The case it is broken for is when a device is opened
without O_EXCL. Now if, while it is open, a second
thread/process tries to open the same device O_EXCL
then IMO the second open should fail with EBUSY.

My testing shows that O_EXCL opens properly deflect
other O_EXCL opens.
Hi  Doug,

My test don't have this issue. The routine is something as below:

I start three opens without O_EXCL, wait 30s each, and open with
O_EXCL|O_NONBLOCK, it failed with EBUSY.
And I also call myopen with/without O_EXCL many times in background at
the same time, and the test is passed. I don't know why it failed in
your test.

Usage: myopen [-e][-n][-d delay] -f file
        -e: exclude
        -n: nonblock
        -d: delay N seconds and then close.

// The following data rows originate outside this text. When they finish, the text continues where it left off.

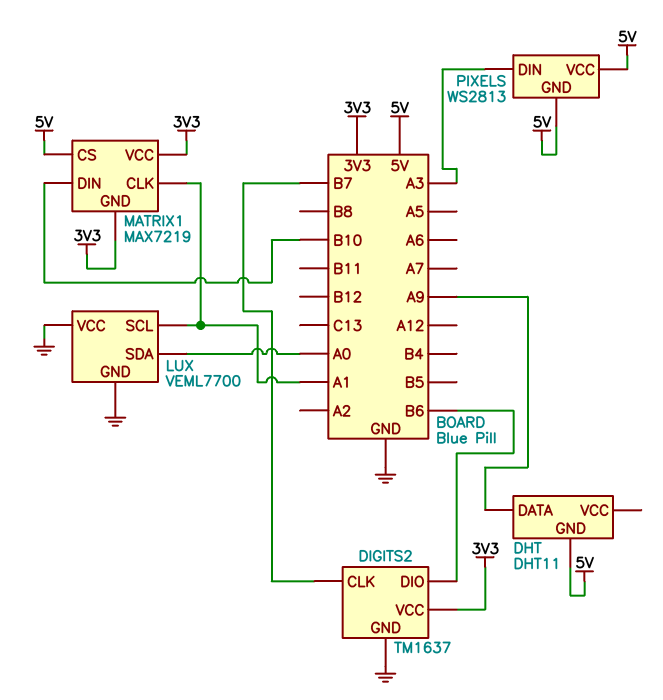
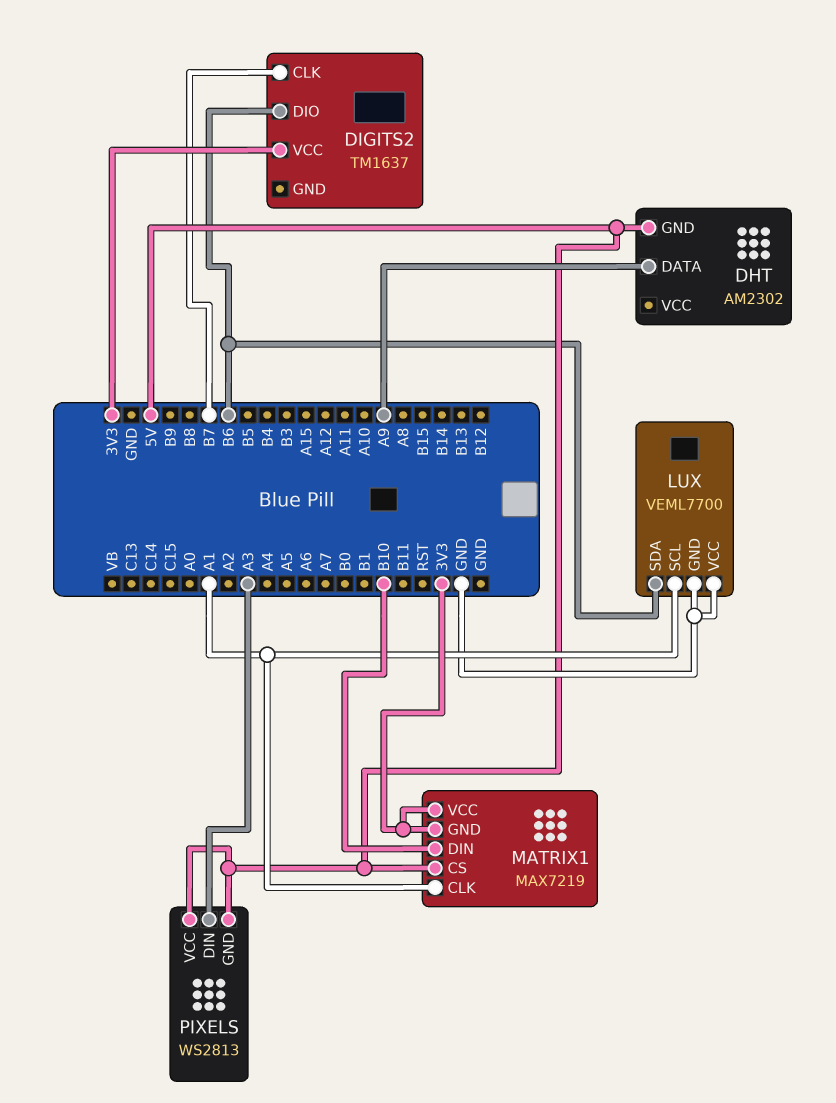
DHT: DHT11 -> AM2302
DIGITS2 pin GND: GND -> none
LUX pin SDA: A0 -> B6

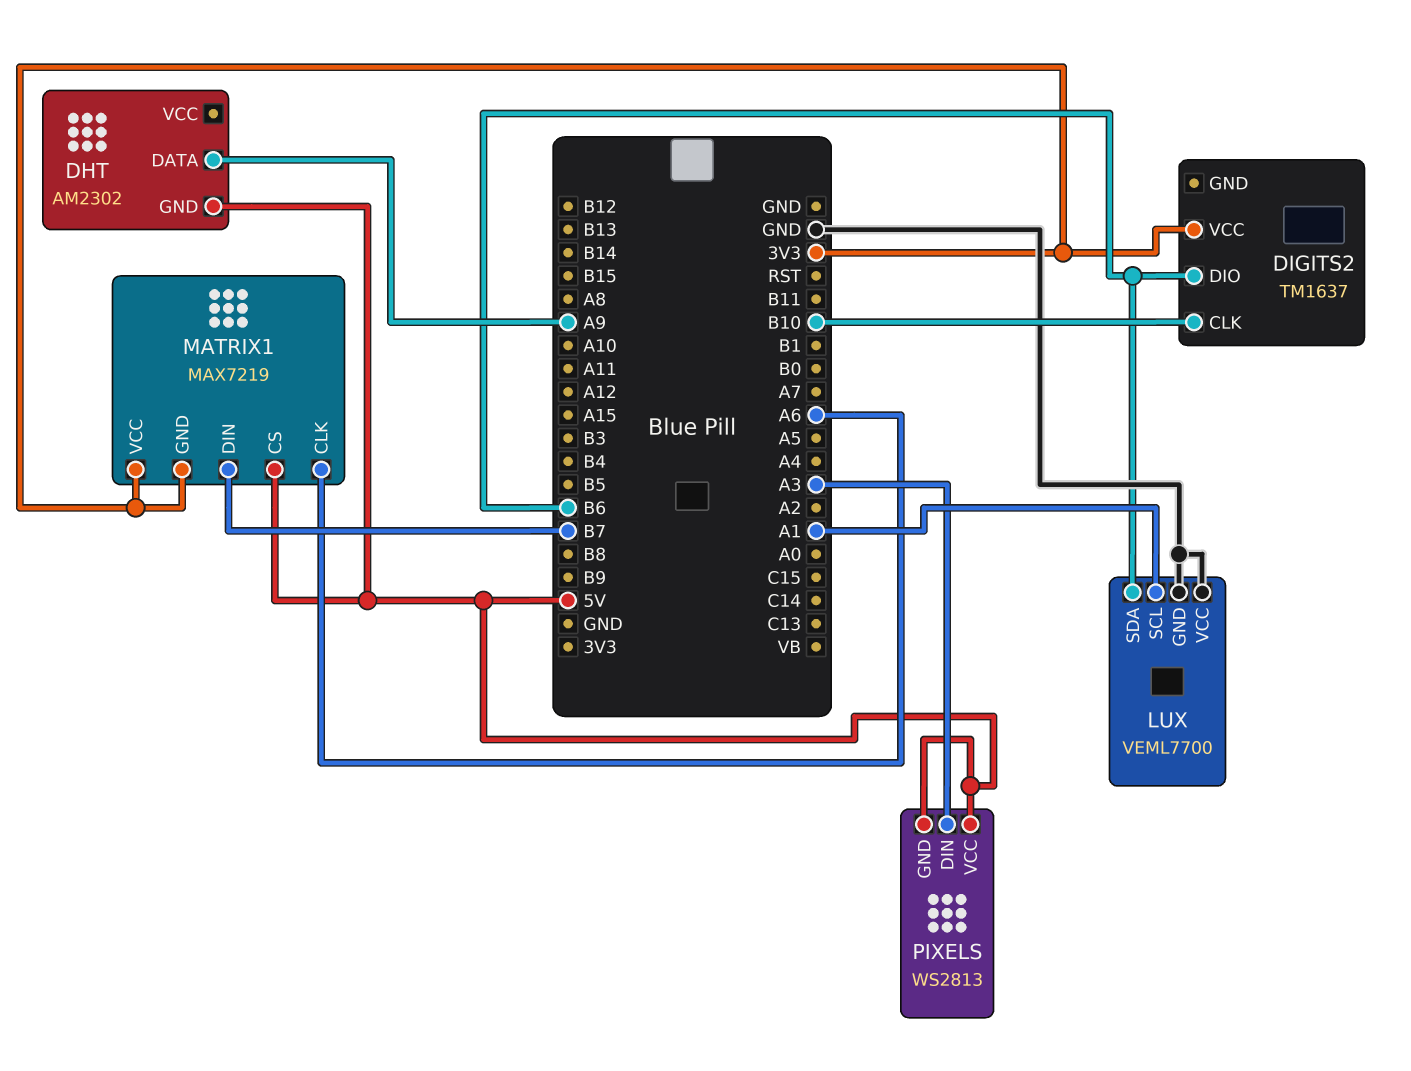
DIGITS2 pin CLK: B7 -> B10
MATRIX1 pin CLK: A1 -> A6
MATRIX1 pin DIN: B10 -> B7

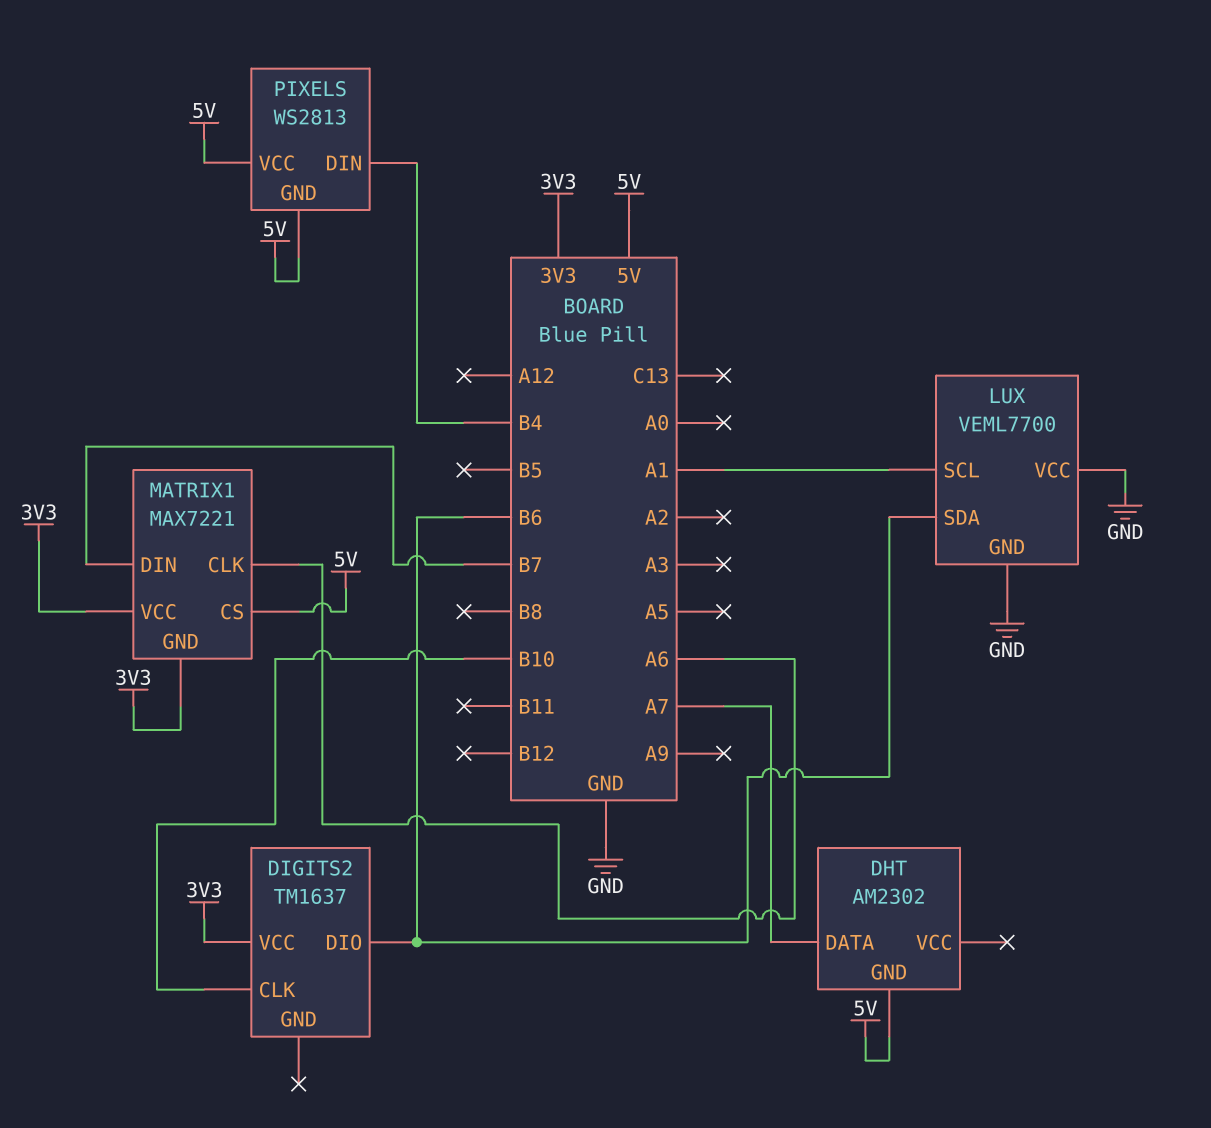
DHT pin DATA: A9 -> A7
MATRIX1: MAX7219 -> MAX7221
PIXELS pin DIN: A3 -> B4

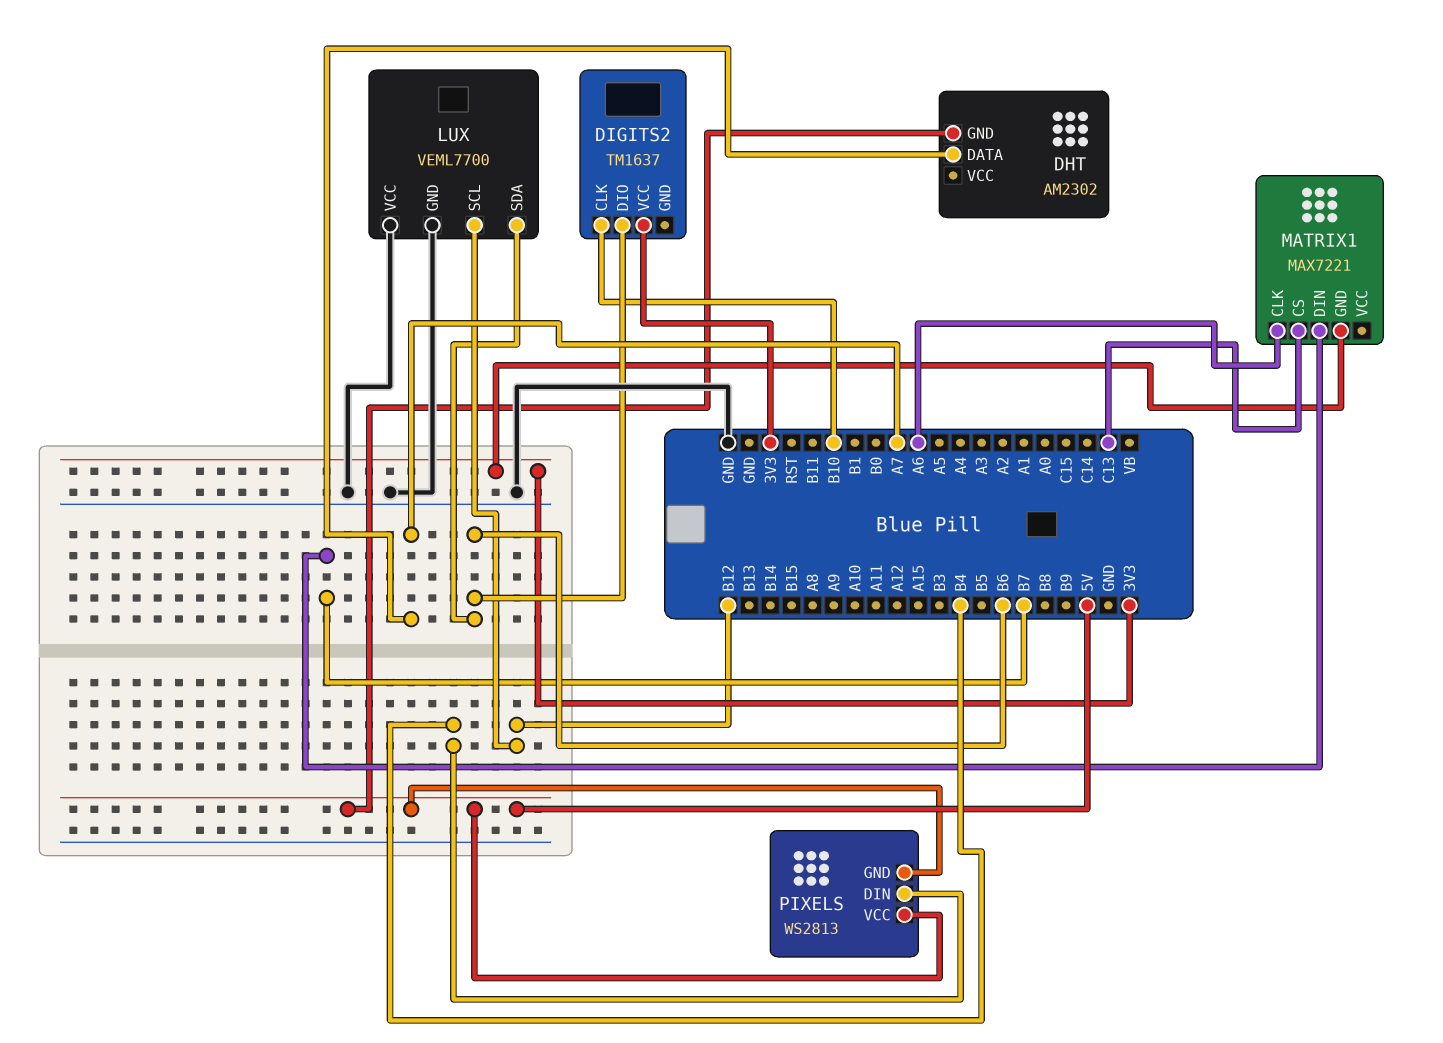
LUX pin SCL: A1 -> B12
MATRIX1 pin CS: 5V -> C13
MATRIX1 pin VCC: 3V3 -> none

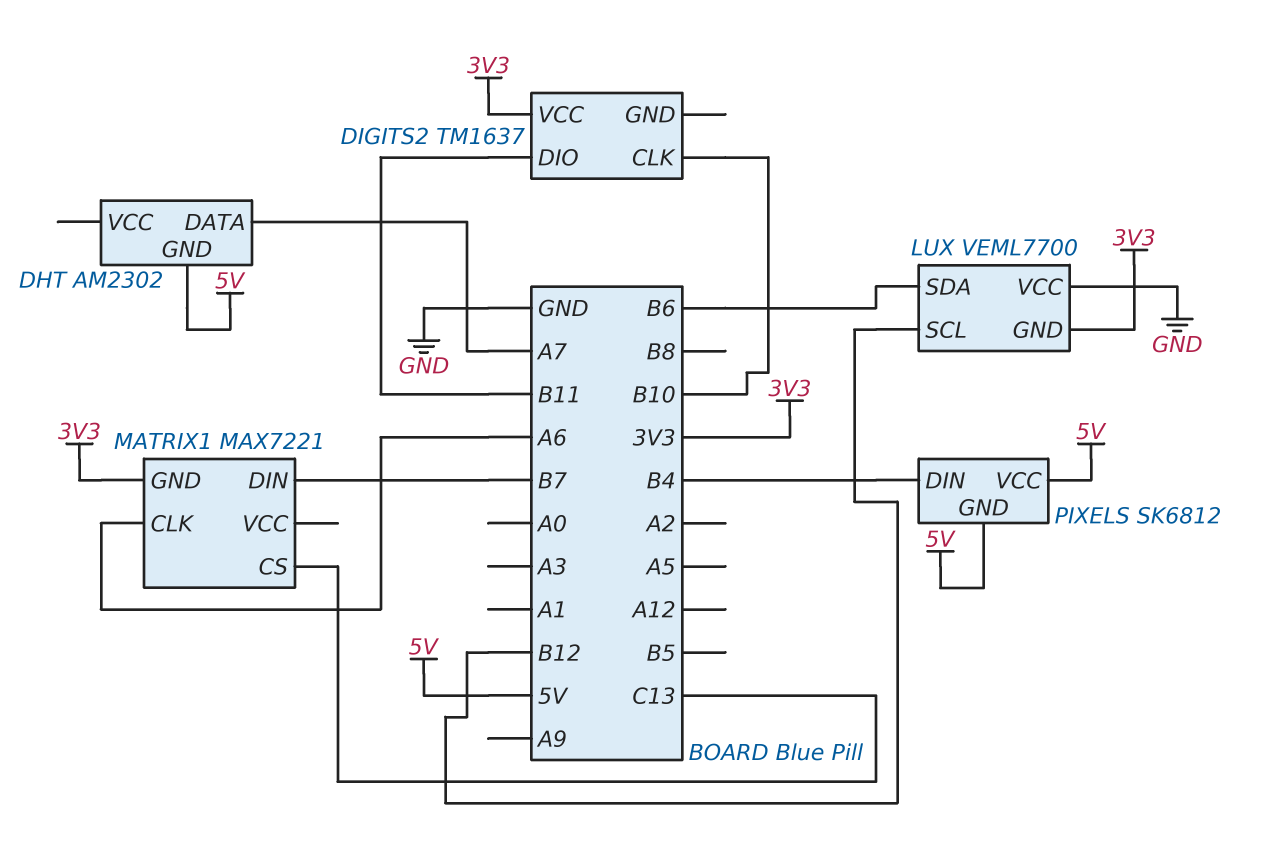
DIGITS2 pin DIO: B6 -> B11
LUX pin GND: GND -> 3V3
PIXELS: WS2813 -> SK6812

[root@vacaowol5 16835013]# ./myopen  -f /dev/sg5 -d 30 &
[1] 3417
[root@vacaowol5 16835013]# ./myopen  -f /dev/sg5 -d 30 &
[2] 3418
[root@vacaowol5 16835013]# ./myopen  -f /dev/sg5 -d 30 &
[3] 3419
[root@vacaowol5 16835013]# cat /proc/scsi/sg/debug
max_active_device=6(origin 1)
   def_reserved_size=32768
   >>> device=sg5 scsi5 chan=0 id=1 lun=0   em=0 sg_tablesize=55 excl=0
     FD(1): timeout=60000ms bufflen=32768 (res)sgat=1 low_dma=0
     cmd_q=0 f_packid=0 k_orphan=0 closed=0
       No requests active
     FD(2): timeout=60000ms bufflen=32768 (res)sgat=1 low_dma=0
     cmd_q=0 f_packid=0 k_orphan=0 closed=0
       No requests active
     FD(3): timeout=60000ms bufflen=32768 (res)sgat=1 low_dma=0
     cmd_q=0 f_packid=0 k_orphan=0 closed=0
       No requests active

[root@vacaowol5 16835013]# ./myopen -e -n  -f /dev/sg5 -d 30 &
[4] 3422
[3422:3351] /dev/sg5:exclude: Device or resource busy

[4]+  Exit 1                  ./myopen -e -n -f /dev/sg5 -d 30

[root@vacaowol5 16835013]# cat /proc/scsi/sg/debug
max_active_device=6(origin 1)
   def_reserved_size=32768
   >>> device=sg5 scsi5 chan=0 id=1 lun=0   em=0 sg_tablesize=55 excl=0
     FD(1): timeout=60000ms bufflen=32768 (res)sgat=1 low_dma=0
     cmd_q=0 f_packid=0 k_orphan=0 closed=0
       No requests active
     FD(2): timeout=60000ms bufflen=32768 (res)sgat=1 low_dma=0
     cmd_q=0 f_packid=0 k_orphan=0 closed=0
       No requests active
     FD(3): timeout=60000ms bufflen=32768 (res)sgat=1 low_dma=0
     cmd_q=0 f_packid=0 k_orphan=0 closed=0
       No requests active
[root@vacaowol5 16835013]# cat /proc/scsi/sg/debug
[1]   Done                    ./myopen -f /dev/sg5 -d 30
[2]-  Done                    ./myopen -f /dev/sg5 -d 30
[3]+  Done                    ./myopen -f /dev/sg5 -d 30


Hi,
After the initial failures about 36 hours ago, retesting
yesterday and today has not produced any unexpected
failures. And I have been trying hard on lk 3.10.4 and
lk 3.10.5 .

My test program is a bit more intense than yours and can
be found in the sg3_utils beta in the News section of this
page:
   http://sg.danny.cz/sg/

It is in the examples directory, two variants called
sg_tst_excl and sg_tst_excl2 . You will need a recent gcc
compiler, IOW something that can compile c++11 . gcc 4.7.3
in Ubuntu 13.04 only just manages, fedora 19 should do
better with gcc 4.8.1 . The threading is implemented using
pthreads so it should be reliable.

Typically I run multiple instances (processes) and each has
multiple threads. One instance can run '-x' which will cause
its first thread not to use O_EXCL **. All my tests currently
use O_NONBLOCK and that leads to lots of EBUSYs (sometimes
in the billions).

Doug Gilbert


** Using '-x' on two instances will cause an expected failure
    so can be used as a control.

Hi Doug,

Can I regard this as you ACK it again?

Hi,
I'd like you to test your setup with sg_tst_excl or sg_tst_excl2 .
Since my last email, I have not seen any more failures with those
tests on the patched sg driver but I did see a couple on
/dev/sd* . With sg_tst_excl2, bsg devices can be used and since bsg
accepts and ignores O_EXCL, it fails reliably.

BTW I use scsi_debug with 'delay=0' for a pseudo device.